かけす・くらぶ

身近な生き物たちの出会いと「すい臓がん」闘病記

トキに会いたい

もう13年も前の事。10月10日。
私はとある港でタカの渡り観察の仕事をしていた。
すると突然、同僚のTさんが携帯を見ながら叫んだ。
「キンちゃん死んだ!」
びっくりして双眼鏡から目を離し、振り向いた。
「きんちゃんって、萩本欣一か?」
違った。
それは、当時たった1羽になっていた日本産トキのトキ子、別名キンが死んだという速報を見て叫んだのだった。
「えーっ」
絶句。推定年齢36歳だったという。

あれから13年。
私はずっと思っていたことがある。
「死ぬまでに一度でいいからトキに会いたい…」
本気で思っていた。できれば野生がいいけれど。
でも佐渡は遠いし…。

先日、新聞記事に石川県の「いしかわ動物園」でトキの一般公開が始まったと載っていた。
これはチャンスと仕事の帰りに寄り道(遠回り)して見に行った。

立派な動物園。
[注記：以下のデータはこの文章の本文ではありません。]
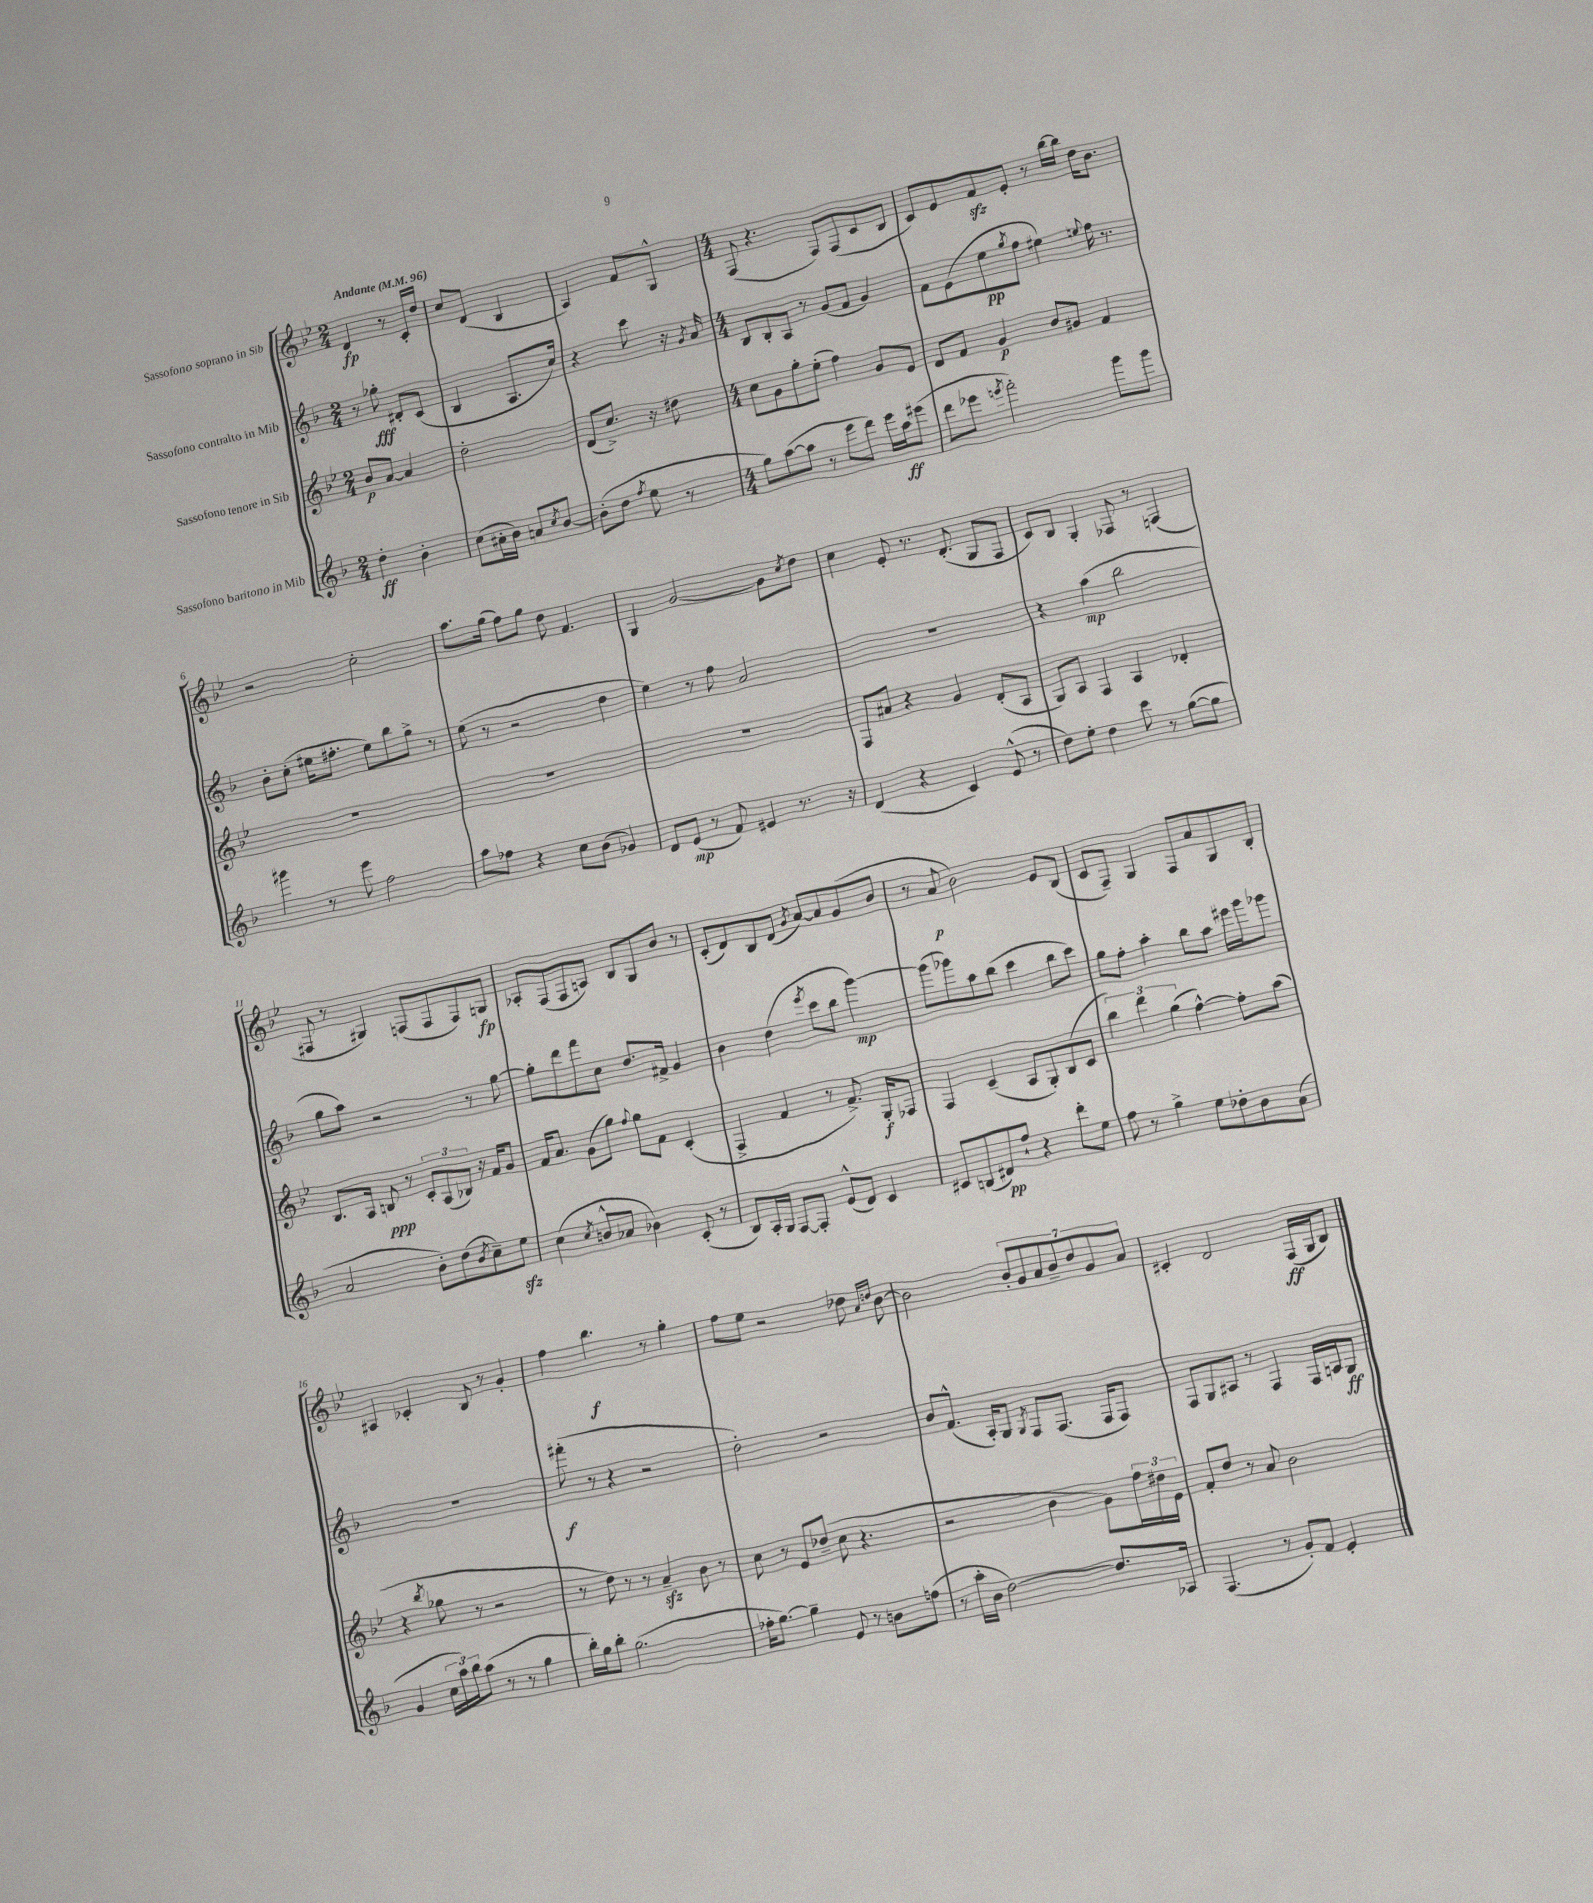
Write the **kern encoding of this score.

開園と同時に入園。


ここではチンパンジーがお昼寝。


敷地内の大きな池にはカモも。


「トキ里山館」入口。


里山風のケージ内には5羽のトキが。


成鳥ペアとことし生まれた別親の幼鳥3羽。
観察通路は半分がガラス張り。このガラスはマジックミラーになっていて、トキからは見えないらしいが、曇り空の時にはうっすら人影が写るとか。
だからなのか、端っこに集まっている。

覗き窓からも観察できます。


水辺で採餌。


ペアの成鳥。右が2001年生まれの♂。左が2003年生まれの♀。


一瞬、空を見上げる♂。空が恋しいのかい?


♪ああ ひとはむかしむかし 鳥だったのかもしれないね
こんなにも こんなにも 空が恋しい♪ ってね。

出口に飾ってあった千羽鶴ならぬ千羽トキ。
地元の中学生が折ったという。


私も記念に1羽いただいた。


キンちゃんが死んで13年。
環境省の分散飼育が始まり、多摩、長岡、出雲、ここ石川の4箇所と佐渡で2016年11月13日現在、野生下での生息数216羽、飼育下での生息数173羽になったという。
ただ近親交配のため死亡率も高いという。

トキに限らず、イヌワシライチョウノグチゲラシマフクロウヤンバルクイナ…。絶滅の淵にあえぐ生き物たち。
どうすれば絶滅の危機から救えるのか。真剣に考えなければいけない。キンちゃんはそのことを教えてくれたのかもしれない。


思いは叶ったけれど、大きな課題を突きつけられた出会いだった。